Italian brand Armani retains a particular nostalgic prestige for some in Japan, who associate it with the boom years of the economy. (Shutterstock/File)
A Japanese school's plan to introduce Armani-branded uniforms for its students, at a cost of nearly $750 a pop, has sparked complaints and fierce debate, even reaching as far as parliament.
The local education board confirmed to AFP that the Taimei Elementary School in Tokyo's flashy Ginza district will adopt the designer uniforms from April, with a full set costing parents around 80,000 yen ($740).
While the school says the new uniforms are not mandatory, critics said parents would feel compelled to buy them to ensure their children were not left out.
Kyodo news agency said the local education board had received a string of complaints from parents, unconvinced by the school's explanation that the designer uniform would be good branding.
In a letter announcing the uniform, the administration reportedly said the outfits were a bid to tie the 150-year-old school to the upscale Ginza district where it is located.
But that did little to sway public opinion.
"This shouldn't have been about designer brands, or tradition.

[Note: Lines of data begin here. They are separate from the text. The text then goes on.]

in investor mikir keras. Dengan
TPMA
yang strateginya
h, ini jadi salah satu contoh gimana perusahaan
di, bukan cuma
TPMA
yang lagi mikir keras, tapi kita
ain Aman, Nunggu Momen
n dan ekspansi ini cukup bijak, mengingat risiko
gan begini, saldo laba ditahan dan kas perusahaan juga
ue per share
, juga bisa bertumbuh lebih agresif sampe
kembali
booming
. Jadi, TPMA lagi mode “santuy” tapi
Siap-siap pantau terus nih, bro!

The officials should have thought about the children and made a decision after holding discussions," one parent, who did not wish to be identified, told national broadcaster NHK.

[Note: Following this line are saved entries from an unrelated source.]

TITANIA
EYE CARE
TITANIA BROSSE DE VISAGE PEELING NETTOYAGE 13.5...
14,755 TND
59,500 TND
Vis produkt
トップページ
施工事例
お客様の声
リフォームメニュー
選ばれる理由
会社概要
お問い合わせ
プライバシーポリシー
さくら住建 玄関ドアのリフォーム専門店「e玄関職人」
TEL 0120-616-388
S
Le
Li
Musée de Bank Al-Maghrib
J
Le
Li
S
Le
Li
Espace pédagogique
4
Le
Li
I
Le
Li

"This is outrageous, kids' sizes change," one disgruntled commentator wrote online.
The uniform features sharply tailored blazers as well as add-ons like bags that can push the total set's cost to around 90,000 yen, a price another commentator described as "just too expensive for uniforms for fast-growing children."
Opposition lawmaker Manabu Terada even raised the issue during a parliamentary session, questioning the logic of such an expensive uniform at a public school with students from a range of backgrounds.
Asked to comment on the issue, Finance Minister Taro Aso, known for his own tailored Savile Row-style suits, acknowledged that he thought the planned attire was "expensive for an elementary school".
"It might be problematic if only one student cannot afford it," he said.
Italian brand Armani retains a particular nostalgic prestige for some in Japan, who associate it with the boom years of the economy.
But with those days long past, the pricy uniforms appear all the more incongruous to some.
"These uniforms are far more expensive that the suits I'm wearing," one commentator grumbled.